Whitney Houston’s death was as a shock for me, as it was for all of her fans. A friend called from Richmond, Va., to alert me to the breaking news.

Houston’s voice stopped listeners in their tracks. Her three-octave voice, when at its high pitch, even the angels gave a listen. Her gospel timbre touched souls, and she could belt out soul and swing in high pop fashion.

Houston was a diva whose impeccable voice immediately inked her a place in R&B and pop history beginning in the 1980s. Her vocal skills placed her in the same category as Aretha Franklin, Chaka Khan, Etta James and Dionne Warwick, her cousin.

Her rendition of the “Star-Spangled Banner” during the 1991 XXV Super Bowl was so spectacular it was released as a single and eventually became a platinum hit. Ironically, many began listening to this national anthem as they would any pop hit, but that is the singing power Houston possessed, her infused gospel adding a unique flavor.

She infused the same soulfulness Ray Charles added to “America, the Beautiful,” and who would have ever thought that one would never get tired of listening to these to national songs? Both songs are rather difficult to sing, as many vocalists have attested, but Houston and Charles brought a flawless flair, raising the bar for vocalists who attempt to sing them in stadiums throughout the country for years to come.

Great singers leave their signature on any song they sing. This was Houston’s talent. When Clive Davis, her mentor and record executive at Arista Records, first introduced her on “The Merv Griffin Show” in 1985, she amazed the audience with her rendition of “Home.” At that moment, everyone knew a great new singer had hit the universe.

New Yorkers saw Houston as their local home girl-living a stone’s throw away in New Jersey-who became a musical icon. Not surprising since she was surrounded by great singers, including her mother, Cissy Houston; her cousins Dionne and Dee Dee Warwick; and her godmother, Franklin, “the Queen of Soul.”

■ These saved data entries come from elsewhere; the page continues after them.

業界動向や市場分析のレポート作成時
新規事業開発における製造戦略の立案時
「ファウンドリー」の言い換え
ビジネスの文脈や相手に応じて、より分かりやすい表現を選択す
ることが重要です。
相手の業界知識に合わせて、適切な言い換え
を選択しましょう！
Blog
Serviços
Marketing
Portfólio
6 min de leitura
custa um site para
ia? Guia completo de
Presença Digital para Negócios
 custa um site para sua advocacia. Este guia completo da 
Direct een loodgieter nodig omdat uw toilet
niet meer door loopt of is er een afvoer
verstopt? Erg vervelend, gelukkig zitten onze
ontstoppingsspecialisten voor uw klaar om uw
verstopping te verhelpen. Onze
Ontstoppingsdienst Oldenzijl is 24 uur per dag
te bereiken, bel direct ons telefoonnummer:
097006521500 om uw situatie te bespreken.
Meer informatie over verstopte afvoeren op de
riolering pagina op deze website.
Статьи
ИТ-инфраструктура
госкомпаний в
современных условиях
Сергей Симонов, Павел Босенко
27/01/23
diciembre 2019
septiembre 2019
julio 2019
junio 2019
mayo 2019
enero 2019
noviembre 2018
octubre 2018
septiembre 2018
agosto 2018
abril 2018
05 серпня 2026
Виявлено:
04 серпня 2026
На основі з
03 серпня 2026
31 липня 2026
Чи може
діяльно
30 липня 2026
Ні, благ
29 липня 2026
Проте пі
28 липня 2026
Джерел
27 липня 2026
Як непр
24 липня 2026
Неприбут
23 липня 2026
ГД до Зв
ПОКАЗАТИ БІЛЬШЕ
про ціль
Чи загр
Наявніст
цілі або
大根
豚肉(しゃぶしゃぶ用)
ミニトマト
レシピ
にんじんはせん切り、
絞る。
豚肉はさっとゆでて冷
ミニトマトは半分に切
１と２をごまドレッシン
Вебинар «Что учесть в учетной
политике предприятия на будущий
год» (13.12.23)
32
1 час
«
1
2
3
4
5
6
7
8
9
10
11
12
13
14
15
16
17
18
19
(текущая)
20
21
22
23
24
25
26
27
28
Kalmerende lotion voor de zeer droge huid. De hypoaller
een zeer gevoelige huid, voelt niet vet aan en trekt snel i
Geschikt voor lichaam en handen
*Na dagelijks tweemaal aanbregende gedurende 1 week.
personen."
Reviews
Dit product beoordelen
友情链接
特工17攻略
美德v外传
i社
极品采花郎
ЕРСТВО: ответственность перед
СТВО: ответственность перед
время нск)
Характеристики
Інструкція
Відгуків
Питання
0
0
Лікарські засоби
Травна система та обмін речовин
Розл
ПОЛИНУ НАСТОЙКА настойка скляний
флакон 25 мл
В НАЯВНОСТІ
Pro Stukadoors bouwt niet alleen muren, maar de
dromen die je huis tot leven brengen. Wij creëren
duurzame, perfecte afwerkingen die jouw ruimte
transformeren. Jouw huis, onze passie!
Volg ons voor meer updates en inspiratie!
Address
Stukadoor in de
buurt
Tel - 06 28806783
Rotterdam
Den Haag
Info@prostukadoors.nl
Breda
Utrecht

Her album, self-titled “Whitney Houston,” was released in 1985. This debut included three No. 1 singles: “Saving All My Love for You,” “How Will I Know” and “The Greatest Love of All.” In the 1990s, her cover of Khan’s “I’m Every Woman” became an anthem for women all over the world.

With such an astounding voice, it is no wonder that Houston was the only artist to chart seven consecutive No. 1 Billboard Hot 100 hits: “Saving All My Love for You,” “How Will I Know,” “Greatest Love of All,” “I Wanna Dance with Somebody (Who Loves Me),” “Didn’t We Almost Have It All,” “So Emotional” and “Where Do Broken Hearts Go.”

Behind Elton John, she was the second artist and the only female artist to have two No. 1 Billboard 200 Album awards (formerly the “Top Pop Album”) on the Billboard magazine year-end charts.

Aside from her music, Houston will be remembered for her bubbling personality and big smile. She leaves behind a staggering wealth of music for inspiration and listening pleasure to generations to come.

Randy Weston African Rhythms Orchestra will celebrate James Reese Europe and the Harlem Hellfighters on Saturday, Feb. 25 at the Tribeca Performing Arts Center/Borough of Manhattan Community College, 199 Chambers St., at 8 p.m.

Internationally renowned pianist, composer and bandleader Randy Weston will celebrate the music of Europe, a finale to the month celebrating the Harlem Hellfighters.

African Rhythms Orchestra will include saxophonist T.K. Blue, percussionist Neil Clarke, bassist Alex Blake, tuba player Howard Johnson, drummer Vincent Ector, Ayodele Ankhtawi Maakheru on banjo and trombonist Robert Trowers.

Lt. Europe, of the 369th Infantry Regiment, was an American ragtime and early jazz bandleader, arranger and composer. In 1918, Europe made military and music history by being the first African-American to lead troops into battle during World War I and to spread jazz throughout continental Europe.

In 1910, Reese organized the Clef Club, a society for African-Americans in the music industry. In 1912, the club made history when it played a concert at Carnegie Hall for the benefit of the Colored Music Settlement School. The Clef Club Orchestra was the first band to play jazz at Carnegie Hall. It is difficult to overstate the importance of that event in the history of jazz, as it was 12 years before the Paul Whiteman and George Gershwin concert at Aeolian Hall and 26 years before Benny Goodman’s famed concert at Carnegie Hall.

The Clef Club played music written solely by Black composers, including Harry T. Burleigh and Samuel Coleridge-Taylor. Reese’s orchestra also included Will Marion Cook, who had not been in Carnegie Hall since his own performance as a solo violinist in 1896.

Europe created the New Amsterdam Musical Association in 1904. It was founded at the time the American Federation of Musicians Local 310 (now Local 802) did not admit minority musicians. It is the oldest Black musical organization in the country, located and still operating at its original address, 107 W. 130th St. in Harlem.

Weston will be playing original tunes as well as compositions by Europe, who died in 1919. Tickets are $35 to $55.